### Requisitos
**1.** Diga se cada afirmação abaixo está de acordo com o texto sobre a imigração japonesa em São Paulo, respondendo sim ou não e citando literalmente as palavras do texto que decidem a questão. (a) No fim de 1915, o estado de São Paulo sozinho somava 400 famílias de agricultores japoneses independentes. (b) O primeiro imigrante japonês de Juqueri tornou-se cultivador de café. (c) Juqueri fica a cerca de 33 km ao sul da capital.
**2.** Devolva, sem qualquer alteração, o trecho do texto sobre a imigração japonesa em São Paulo que começa em "Nos lugares onde" e termina em "Região de Juqueri.".

### Texto fornecido
—————

Desse momento em diante, agricultores japoneses independentes já estavam distribuídos por diversas regiões, chegando a 400 o número de famílias somente no estado de São Paulo em fins de 1915 (cf. relatório enviado pelo cônsul-geral Sadao Matsumura em janeiro de 1916).
Inseguros com as palavras e imersos numa sociedade de costumes tão diversos como a brasileira, via de regra os imigrantes japoneses concentravam-se nas mesmas frentes de colonização.
Nos lugares onde havia japoneses, outros japoneses chegavam e, dessa maneira, iam-se formando os núcleos de colonização de japoneses em São Paulo.
Fosse por afinidade ou por solidariedade mútua, sempre era fundada uma associação japonesa no núcleo recém-formado. Antes de mais nada, era preciso construir uma escola onde os filhos dos imigrantes ou aqueles que emigraram ainda na infância pudessem ser educados na língua japonesa, de modo que, quando retornassem ao Japão, não deparassem com maiores problemas.
Dentre os núcleos de colonização fundados pelos japoneses durante esse período, são dignos de nota:
arredores de São Paulo
Região de Juqueri.
O primeiro imigrante japonês teria chegado em Juqueri, situada a cerca de 33 km ao norte da capital, em 1911 (Takezō Mamizuka, imigrante do Ryojun-maru), onde tornou-se cultivador de batata. Em outubro de 1913, Chōju (?) Akimura e outras 9 famílias teriam adquirido lotes de terra em Juqueri. Anos mais tarde, foi estabelecida a Cooperativa Agrícola do Juqueri, que no pós-guerra transformar-se-ia no principal reduto da imponente Cooperativa Agrícola Sul-Brasil [Nampaku Nōgyō Kyōdō Kumiai Chūō-kai].
Vila Cotia.

—————

### Dados
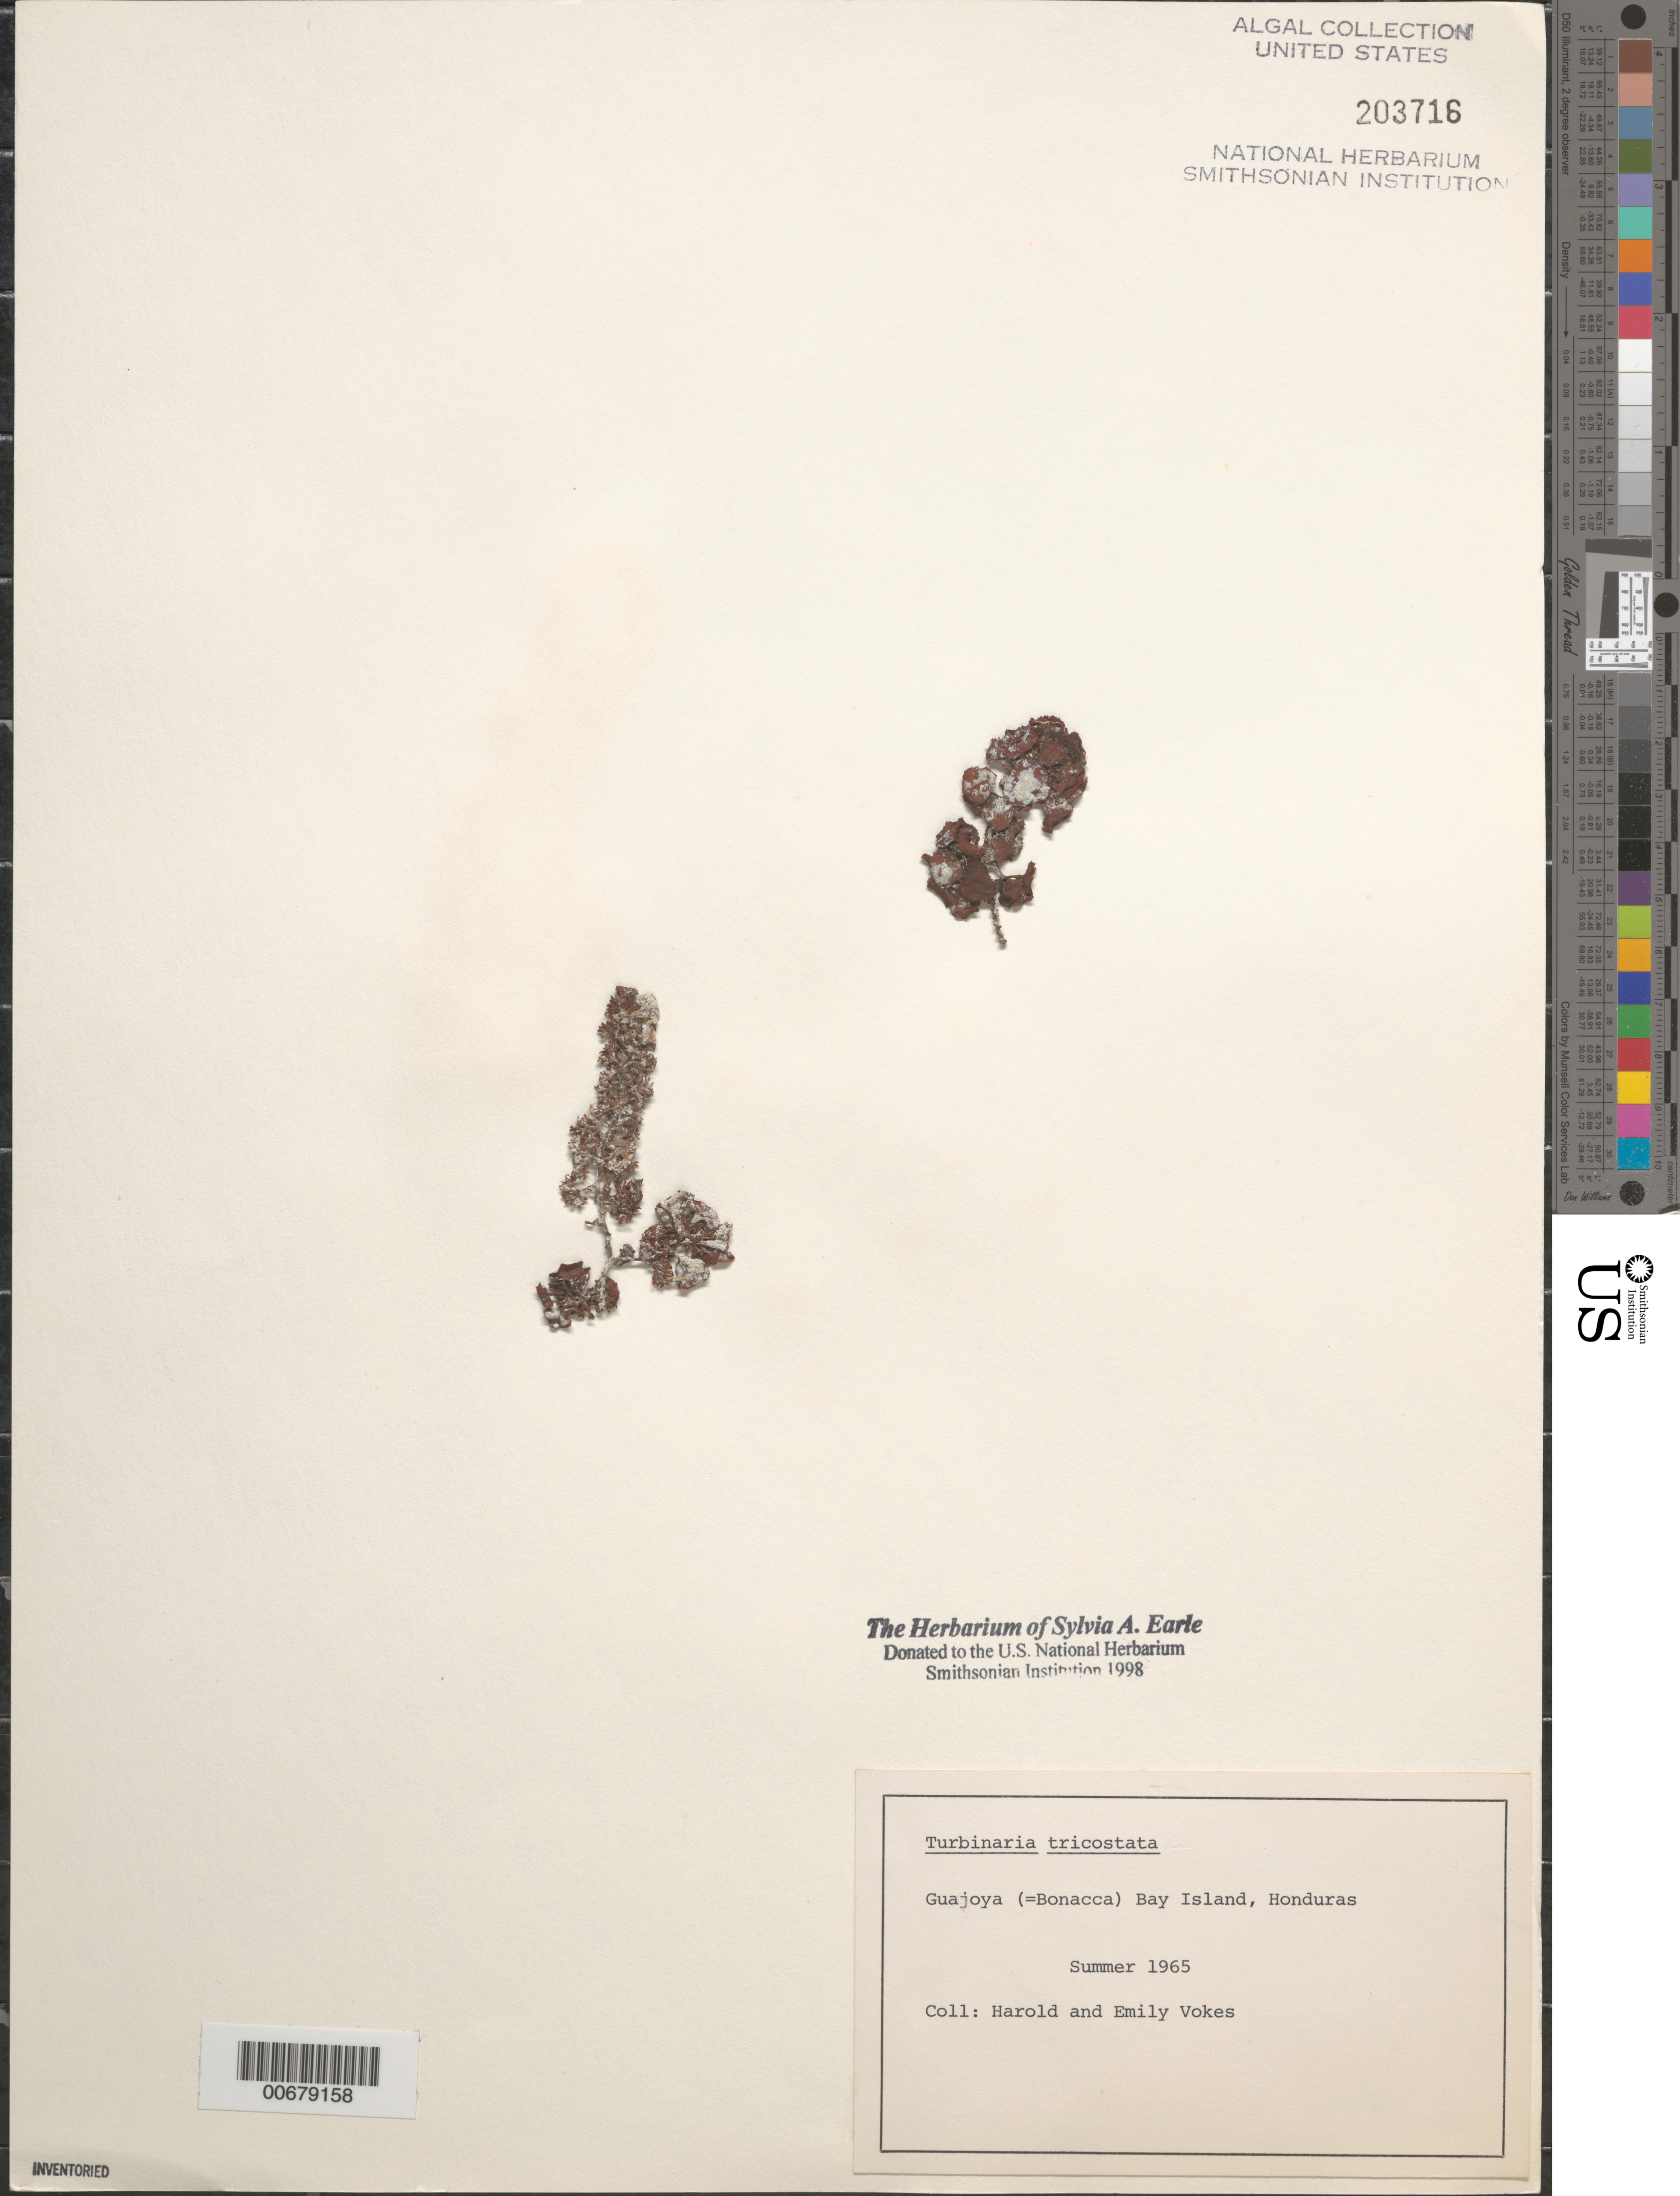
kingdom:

—————

### Em resposta
**1.**
(a) Sim: "chegando a 400 o número de famílias somente no estado de São Paulo em fins de 1915".
(b) Não: "onde tornou-se cultivador de batata".
(c) Não: "situada a cerca de 33 km ao norte da capital".

**2.**
Nos lugares onde havia japoneses, outros japoneses chegavam e, dessa maneira, iam-se formando os núcleos de colonização de japoneses em São Paulo.
Fosse por afinidade ou por solidariedade mútua, sempre era fundada uma associação japonesa no núcleo recém-formado. Antes de mais nada, era preciso construir uma escola onde os filhos dos imigrantes ou aqueles que emigraram ainda na infância pudessem ser educados na língua japonesa, de modo que, quando retornassem ao Japão, não deparassem com maiores problemas.
Dentre os núcleos de colonização fundados pelos japoneses durante esse período, são dignos de nota:
arredores de São Paulo
Região de Juqueri.